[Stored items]
____
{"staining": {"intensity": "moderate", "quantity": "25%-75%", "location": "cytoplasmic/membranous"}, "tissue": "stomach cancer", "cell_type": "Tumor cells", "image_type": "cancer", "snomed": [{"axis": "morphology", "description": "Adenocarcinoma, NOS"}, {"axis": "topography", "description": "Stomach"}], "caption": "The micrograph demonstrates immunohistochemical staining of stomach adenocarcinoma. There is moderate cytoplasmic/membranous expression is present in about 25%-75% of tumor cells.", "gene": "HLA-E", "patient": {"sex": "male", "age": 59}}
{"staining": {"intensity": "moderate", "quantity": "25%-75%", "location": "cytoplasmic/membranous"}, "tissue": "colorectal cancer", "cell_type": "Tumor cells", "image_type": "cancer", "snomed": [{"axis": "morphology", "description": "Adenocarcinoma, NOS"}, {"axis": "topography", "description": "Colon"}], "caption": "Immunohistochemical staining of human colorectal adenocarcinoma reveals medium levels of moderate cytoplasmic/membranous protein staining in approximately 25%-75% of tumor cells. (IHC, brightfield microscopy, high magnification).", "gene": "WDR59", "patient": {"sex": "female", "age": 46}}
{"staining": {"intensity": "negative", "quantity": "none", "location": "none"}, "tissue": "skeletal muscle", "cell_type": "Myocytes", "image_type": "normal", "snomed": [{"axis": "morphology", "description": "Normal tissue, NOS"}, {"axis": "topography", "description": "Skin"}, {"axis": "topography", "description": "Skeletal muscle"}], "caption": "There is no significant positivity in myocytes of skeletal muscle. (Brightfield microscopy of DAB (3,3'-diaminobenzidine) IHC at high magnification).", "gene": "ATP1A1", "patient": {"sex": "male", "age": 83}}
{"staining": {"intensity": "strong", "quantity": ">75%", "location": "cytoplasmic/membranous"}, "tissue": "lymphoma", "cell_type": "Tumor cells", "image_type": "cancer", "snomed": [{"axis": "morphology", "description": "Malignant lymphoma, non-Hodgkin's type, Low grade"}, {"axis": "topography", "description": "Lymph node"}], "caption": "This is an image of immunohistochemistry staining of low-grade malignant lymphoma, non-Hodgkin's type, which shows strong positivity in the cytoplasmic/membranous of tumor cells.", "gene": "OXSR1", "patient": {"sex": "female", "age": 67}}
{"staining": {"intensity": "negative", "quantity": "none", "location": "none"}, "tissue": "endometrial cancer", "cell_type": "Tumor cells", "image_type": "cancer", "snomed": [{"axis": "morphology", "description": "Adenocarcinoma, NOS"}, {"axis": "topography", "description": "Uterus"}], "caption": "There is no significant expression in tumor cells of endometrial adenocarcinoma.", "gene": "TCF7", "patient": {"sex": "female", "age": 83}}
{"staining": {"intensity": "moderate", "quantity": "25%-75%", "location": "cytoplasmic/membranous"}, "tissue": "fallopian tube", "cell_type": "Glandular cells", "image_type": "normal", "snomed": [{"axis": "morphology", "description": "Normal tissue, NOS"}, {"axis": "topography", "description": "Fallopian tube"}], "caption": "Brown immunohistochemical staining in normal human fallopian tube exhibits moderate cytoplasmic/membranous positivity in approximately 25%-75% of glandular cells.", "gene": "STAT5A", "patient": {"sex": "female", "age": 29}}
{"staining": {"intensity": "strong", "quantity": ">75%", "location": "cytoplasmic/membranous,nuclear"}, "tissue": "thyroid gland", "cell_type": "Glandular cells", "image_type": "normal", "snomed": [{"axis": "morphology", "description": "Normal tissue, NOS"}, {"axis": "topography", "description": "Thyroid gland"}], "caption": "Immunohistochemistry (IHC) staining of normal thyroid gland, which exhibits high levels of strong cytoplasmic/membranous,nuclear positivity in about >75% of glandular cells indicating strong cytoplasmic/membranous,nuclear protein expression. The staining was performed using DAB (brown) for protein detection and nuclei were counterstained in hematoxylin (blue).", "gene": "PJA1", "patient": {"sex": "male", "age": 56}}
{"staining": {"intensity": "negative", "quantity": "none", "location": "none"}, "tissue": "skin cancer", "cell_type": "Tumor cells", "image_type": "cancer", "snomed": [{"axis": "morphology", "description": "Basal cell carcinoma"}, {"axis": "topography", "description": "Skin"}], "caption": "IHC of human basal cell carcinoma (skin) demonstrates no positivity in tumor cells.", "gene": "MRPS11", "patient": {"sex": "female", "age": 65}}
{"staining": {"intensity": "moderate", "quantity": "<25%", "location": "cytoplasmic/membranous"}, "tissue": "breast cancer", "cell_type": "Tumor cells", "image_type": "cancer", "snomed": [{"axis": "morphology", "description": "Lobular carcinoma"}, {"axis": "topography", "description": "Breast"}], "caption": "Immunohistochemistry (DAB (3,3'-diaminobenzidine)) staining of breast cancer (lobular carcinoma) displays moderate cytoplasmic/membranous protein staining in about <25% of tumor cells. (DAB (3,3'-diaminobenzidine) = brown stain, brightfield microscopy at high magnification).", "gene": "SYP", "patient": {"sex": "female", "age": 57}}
____
REQUIREMENT: Your answer must be the lines above from the one containing "staining of human" to the one containing "no significant positivity", both included, restated word for word.

REPLY:
{"staining": {"intensity": "moderate", "quantity": "25%-75%", "location": "cytoplasmic/membranous"}, "tissue": "colorectal cancer", "cell_type": "Tumor cells", "image_type": "cancer", "snomed": [{"axis": "morphology", "description": "Adenocarcinoma, NOS"}, {"axis": "topography", "description": "Colon"}], "caption": "Immunohistochemical staining of human colorectal adenocarcinoma reveals medium levels of moderate cytoplasmic/membranous protein staining in approximately 25%-75% of tumor cells. (IHC, brightfield microscopy, high magnification).", "gene": "WDR59", "patient": {"sex": "female", "age": 46}}
{"staining": {"intensity": "negative", "quantity": "none", "location": "none"}, "tissue": "skeletal muscle", "cell_type": "Myocytes", "image_type": "normal", "snomed": [{"axis": "morphology", "description": "Normal tissue, NOS"}, {"axis": "topography", "description": "Skin"}, {"axis": "topography", "description": "Skeletal muscle"}], "caption": "There is no significant positivity in myocytes of skeletal muscle. (Brightfield microscopy of DAB (3,3'-diaminobenzidine) IHC at high magnification).", "gene": "ATP1A1", "patient": {"sex": "male", "age": 83}}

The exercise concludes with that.